Emitter trait and Event enum
#[async_trait]
pub trait Emitter: Send + Sync {
async fn emit(&self, event: Event<'_>) -> Result<(), EmitError>;
}
pub enum Event<'a> {
// Lifecycle
Started { request_id: Uuid, session_id: Option<SessionId>, agent: Option<&'a str> },
Finished { outcome: &'a RunOutcome },
// Assistant output
AssistantDelta(&'a str),
AssistantMessageEnd { full_text: &'a str },
// Tool calls
ToolCall { id: &'a str, name: &'a str, args: &'a str },
ToolResult { id: &'a str, name: &'a str, result: &'a str, is_error: bool },
// Auto-continuation
AutoContinueTriggered { count: usize, max: usize, remaining_todos: usize },
// Session lifecycle signals
SessionCompressing,
SessionCompressed { tokens_saved: Option<usize> },
SessionAutonamed(&'a str),
// Informational
Info(&'a str),
Warning(&'a str),
// Errors
Error(&'a CoreError),
}
pub enum EmitError {
ClientDisconnected,
WriteFailed(std::io::Error),
}
Three implementations ship in Phase 2; two are stubs, one is real:
TerminalEmitter(real) — wraps today'sSseHandler→markdown_stream/raw_streampath. This is the bulk of Phase 2's work; see "Terminal rendering details" below.NullEmitter(stub, for tests) — drops all events on the floor.CollectingEmitter(stub, for tests and future JSON API) — appends events to aVec<OwnedEvent>for later inspection.
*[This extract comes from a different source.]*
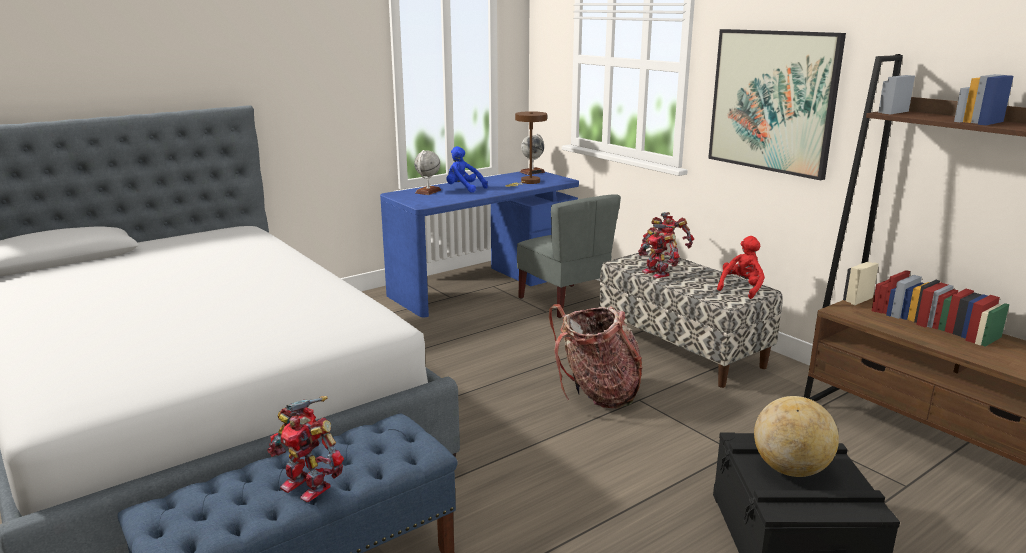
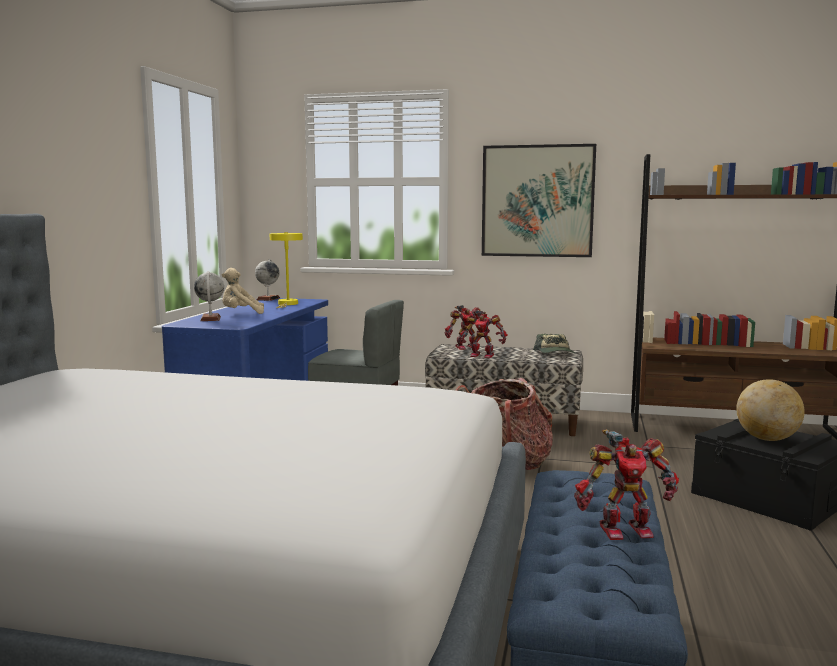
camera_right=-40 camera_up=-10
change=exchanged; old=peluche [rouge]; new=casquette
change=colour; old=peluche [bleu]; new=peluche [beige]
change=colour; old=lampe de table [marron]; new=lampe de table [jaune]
The JsonEmitter and SseEmitter implementations land in Phase 4 when the API server comes online.
RunOutcome
pub struct RunOutcome {
pub request_id: Uuid,
pub session_id: Option<SessionId>,
pub final_message: Option<String>,
pub tool_call_count: usize,
pub turns: usize,
pub compressed: bool,
pub autonamed: Option<String>,
pub auto_continued: usize,
}
RunOutcome is what CLI/REPL ignore but the future API returns as JSON. It records everything the caller might want to know about what happened during the run.
CoreError
pub enum CoreError {
InvalidRequest { msg: String },
InvalidState { expected: String, found: String },
NotFound { what: String, name: String },
Cancelled,
ProviderError { provider: String, msg: String },
ToolError { tool: String, msg: String },
EmitterError(EmitError),
Io(std::io::Error),
Other(anyhow::Error),
}
impl CoreError {
pub fn is_retryable(&self) -> bool { /* ... */ }
pub fn http_status(&self) -> u16 { /* for future API use */ }
pub fn terminal_message(&self) -> String { /* for TerminalEmitter */ }
}
Terminal Rendering Details
The TerminalEmitter is the most delicate part of Phase 2 because it has to preserve every pixel of today's REPL/CLI behavior. Here's the mental model:
Today's flow:
LLM client → mpsc::Sender<SseEvent> → SseHandler → render_stream
├─ markdown_stream (if highlight)
└─ raw_stream (else)
Both markdown_stream and raw_stream write directly to stdout via crossterm, managing cursor positions, line clears, and incremental markdown parsing themselves.
Target flow:
LLM client → mpsc::Sender<SseEvent> → SseHandler → TerminalEmitter::emit(Event::AssistantDelta)
├─ (internal) markdown_stream state machine
└─ (internal) raw_stream state machine
The TerminalEmitter owns a RefCell<StreamRenderState> (or Mutex if we need Send) that wraps the existing markdown_stream/raw_stream state. Each emit(AssistantDelta) call feeds the chunk into this state machine exactly as SseHandler's receive loop does today. The result is that the exact same crossterm calls happen in the exact same order — we've just moved them behind a trait.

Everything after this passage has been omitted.